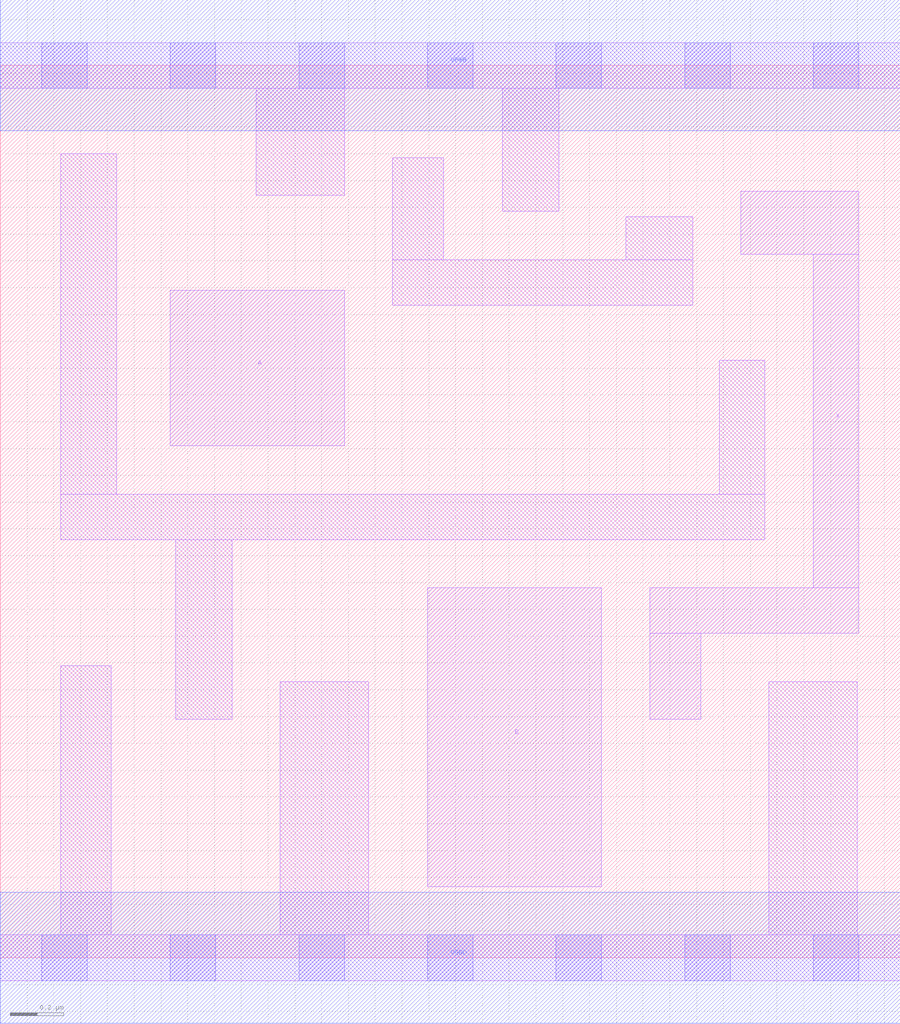
<source format=lef>
# Copyright 2020 The SkyWater PDK Authors
#
# Licensed under the Apache License, Version 2.0 (the "License");
# you may not use this file except in compliance with the License.
# You may obtain a copy of the License at
#
#     https://www.apache.org/licenses/LICENSE-2.0
#
# Unless required by applicable law or agreed to in writing, software
# distributed under the License is distributed on an "AS IS" BASIS,
# WITHOUT WARRANTIES OR CONDITIONS OF ANY KIND, either express or implied.
# See the License for the specific language governing permissions and
# limitations under the License.
#
# SPDX-License-Identifier: Apache-2.0

VERSION 5.7 ;
  NAMESCASESENSITIVE ON ;
  NOWIREEXTENSIONATPIN ON ;
  DIVIDERCHAR "/" ;
  BUSBITCHARS "[]" ;
UNITS
  DATABASE MICRONS 200 ;
END UNITS
MACRO sky130_fd_sc_lp__xor2_m
  CLASS CORE ;
  FOREIGN sky130_fd_sc_lp__xor2_m ;
  ORIGIN  0.000000  0.000000 ;
  SIZE  3.360000 BY  3.330000 ;
  SYMMETRY X Y R90 ;
  SITE unit ;
  PIN A
    ANTENNAGATEAREA  0.252000 ;
    DIRECTION INPUT ;
    USE SIGNAL ;
    PORT
      LAYER li1 ;
        RECT 0.635000 1.910000 1.285000 2.490000 ;
    END
  END A
  PIN B
    ANTENNAGATEAREA  0.252000 ;
    DIRECTION INPUT ;
    USE SIGNAL ;
    PORT
      LAYER li1 ;
        RECT 1.595000 0.265000 2.245000 1.380000 ;
    END
  END B
  PIN X
    ANTENNADIFFAREA  0.323400 ;
    DIRECTION OUTPUT ;
    USE SIGNAL ;
    PORT
      LAYER li1 ;
        RECT 2.425000 0.890000 2.615000 1.210000 ;
        RECT 2.425000 1.210000 3.205000 1.380000 ;
        RECT 2.765000 2.625000 3.205000 2.860000 ;
        RECT 3.035000 1.380000 3.205000 2.625000 ;
    END
  END X
  PIN VGND
    DIRECTION INOUT ;
    USE GROUND ;
    PORT
      LAYER met1 ;
        RECT 0.000000 -0.245000 3.360000 0.245000 ;
    END
  END VGND
  PIN VPWR
    DIRECTION INOUT ;
    USE POWER ;
    PORT
      LAYER met1 ;
        RECT 0.000000 3.085000 3.360000 3.575000 ;
    END
  END VPWR
  OBS
    LAYER li1 ;
      RECT 0.000000 -0.085000 3.360000 0.085000 ;
      RECT 0.000000  3.245000 3.360000 3.415000 ;
      RECT 0.225000  0.085000 0.415000 1.090000 ;
      RECT 0.225000  1.560000 2.855000 1.730000 ;
      RECT 0.225000  1.730000 0.435000 3.000000 ;
      RECT 0.655000  0.890000 0.865000 1.560000 ;
      RECT 0.955000  2.845000 1.285000 3.245000 ;
      RECT 1.045000  0.085000 1.375000 1.030000 ;
      RECT 1.465000  2.435000 2.585000 2.605000 ;
      RECT 1.465000  2.605000 1.655000 2.985000 ;
      RECT 1.875000  2.785000 2.085000 3.245000 ;
      RECT 2.335000  2.605000 2.585000 2.765000 ;
      RECT 2.685000  1.730000 2.855000 2.230000 ;
      RECT 2.870000  0.085000 3.200000 1.030000 ;
    LAYER mcon ;
      RECT 0.155000 -0.085000 0.325000 0.085000 ;
      RECT 0.155000  3.245000 0.325000 3.415000 ;
      RECT 0.635000 -0.085000 0.805000 0.085000 ;
      RECT 0.635000  3.245000 0.805000 3.415000 ;
      RECT 1.115000 -0.085000 1.285000 0.085000 ;
      RECT 1.115000  3.245000 1.285000 3.415000 ;
      RECT 1.595000 -0.085000 1.765000 0.085000 ;
      RECT 1.595000  3.245000 1.765000 3.415000 ;
      RECT 2.075000 -0.085000 2.245000 0.085000 ;
      RECT 2.075000  3.245000 2.245000 3.415000 ;
      RECT 2.555000 -0.085000 2.725000 0.085000 ;
      RECT 2.555000  3.245000 2.725000 3.415000 ;
      RECT 3.035000 -0.085000 3.205000 0.085000 ;
      RECT 3.035000  3.245000 3.205000 3.415000 ;
  END
END sky130_fd_sc_lp__xor2_m
END LIBRARY

</source>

=== Task prompt ===
Copy every record above exactly, leaving out any pictures.

=== Response to this exercise ===
<source format=lef>
# Copyright 2020 The SkyWater PDK Authors
#
# Licensed under the Apache License, Version 2.0 (the "License");
# you may not use this file except in compliance with the License.
# You may obtain a copy of the License at
#
#     https://www.apache.org/licenses/LICENSE-2.0
#
# Unless required by applicable law or agreed to in writing, software
# distributed under the License is distributed on an "AS IS" BASIS,
# WITHOUT WARRANTIES OR CONDITIONS OF ANY KIND, either express or implied.
# See the License for the specific language governing permissions and
# limitations under the License.
#
# SPDX-License-Identifier: Apache-2.0

VERSION 5.7 ;
  NAMESCASESENSITIVE ON ;
  NOWIREEXTENSIONATPIN ON ;
  DIVIDERCHAR "/" ;
  BUSBITCHARS "[]" ;
UNITS
  DATABASE MICRONS 200 ;
END UNITS
MACRO sky130_fd_sc_lp__xor2_m
  CLASS CORE ;
  FOREIGN sky130_fd_sc_lp__xor2_m ;
  ORIGIN  0.000000  0.000000 ;
  SIZE  3.360000 BY  3.330000 ;
  SYMMETRY X Y R90 ;
  SITE unit ;
  PIN A
    ANTENNAGATEAREA  0.252000 ;
    DIRECTION INPUT ;
    USE SIGNAL ;
    PORT
      LAYER li1 ;
        RECT 0.635000 1.910000 1.285000 2.490000 ;
    END
  END A
  PIN B
    ANTENNAGATEAREA  0.252000 ;
    DIRECTION INPUT ;
    USE SIGNAL ;
    PORT
      LAYER li1 ;
        RECT 1.595000 0.265000 2.245000 1.380000 ;
    END
  END B
  PIN X
    ANTENNADIFFAREA  0.323400 ;
    DIRECTION OUTPUT ;
    USE SIGNAL ;
    PORT
      LAYER li1 ;
        RECT 2.425000 0.890000 2.615000 1.210000 ;
        RECT 2.425000 1.210000 3.205000 1.380000 ;
        RECT 2.765000 2.625000 3.205000 2.860000 ;
        RECT 3.035000 1.380000 3.205000 2.625000 ;
    END
  END X
  PIN VGND
    DIRECTION INOUT ;
    USE GROUND ;
    PORT
      LAYER met1 ;
        RECT 0.000000 -0.245000 3.360000 0.245000 ;
    END
  END VGND
  PIN VPWR
    DIRECTION INOUT ;
    USE POWER ;
    PORT
      LAYER met1 ;
        RECT 0.000000 3.085000 3.360000 3.575000 ;
    END
  END VPWR
  OBS
    LAYER li1 ;
      RECT 0.000000 -0.085000 3.360000 0.085000 ;
      RECT 0.000000  3.245000 3.360000 3.415000 ;
      RECT 0.225000  0.085000 0.415000 1.090000 ;
      RECT 0.225000  1.560000 2.855000 1.730000 ;
      RECT 0.225000  1.730000 0.435000 3.000000 ;
      RECT 0.655000  0.890000 0.865000 1.560000 ;
      RECT 0.955000  2.845000 1.285000 3.245000 ;
      RECT 1.045000  0.085000 1.375000 1.030000 ;
      RECT 1.465000  2.435000 2.585000 2.605000 ;
      RECT 1.465000  2.605000 1.655000 2.985000 ;
      RECT 1.875000  2.785000 2.085000 3.245000 ;
      RECT 2.335000  2.605000 2.585000 2.765000 ;
      RECT 2.685000  1.730000 2.855000 2.230000 ;
      RECT 2.870000  0.085000 3.200000 1.030000 ;
    LAYER mcon ;
      RECT 0.155000 -0.085000 0.325000 0.085000 ;
      RECT 0.155000  3.245000 0.325000 3.415000 ;
      RECT 0.635000 -0.085000 0.805000 0.085000 ;
      RECT 0.635000  3.245000 0.805000 3.415000 ;
      RECT 1.115000 -0.085000 1.285000 0.085000 ;
      RECT 1.115000  3.245000 1.285000 3.415000 ;
      RECT 1.595000 -0.085000 1.765000 0.085000 ;
      RECT 1.595000  3.245000 1.765000 3.415000 ;
      RECT 2.075000 -0.085000 2.245000 0.085000 ;
      RECT 2.075000  3.245000 2.245000 3.415000 ;
      RECT 2.555000 -0.085000 2.725000 0.085000 ;
      RECT 2.555000  3.245000 2.725000 3.415000 ;
      RECT 3.035000 -0.085000 3.205000 0.085000 ;
      RECT 3.035000  3.245000 3.205000 3.415000 ;
  END
END sky130_fd_sc_lp__xor2_m
END LIBRARY

</source>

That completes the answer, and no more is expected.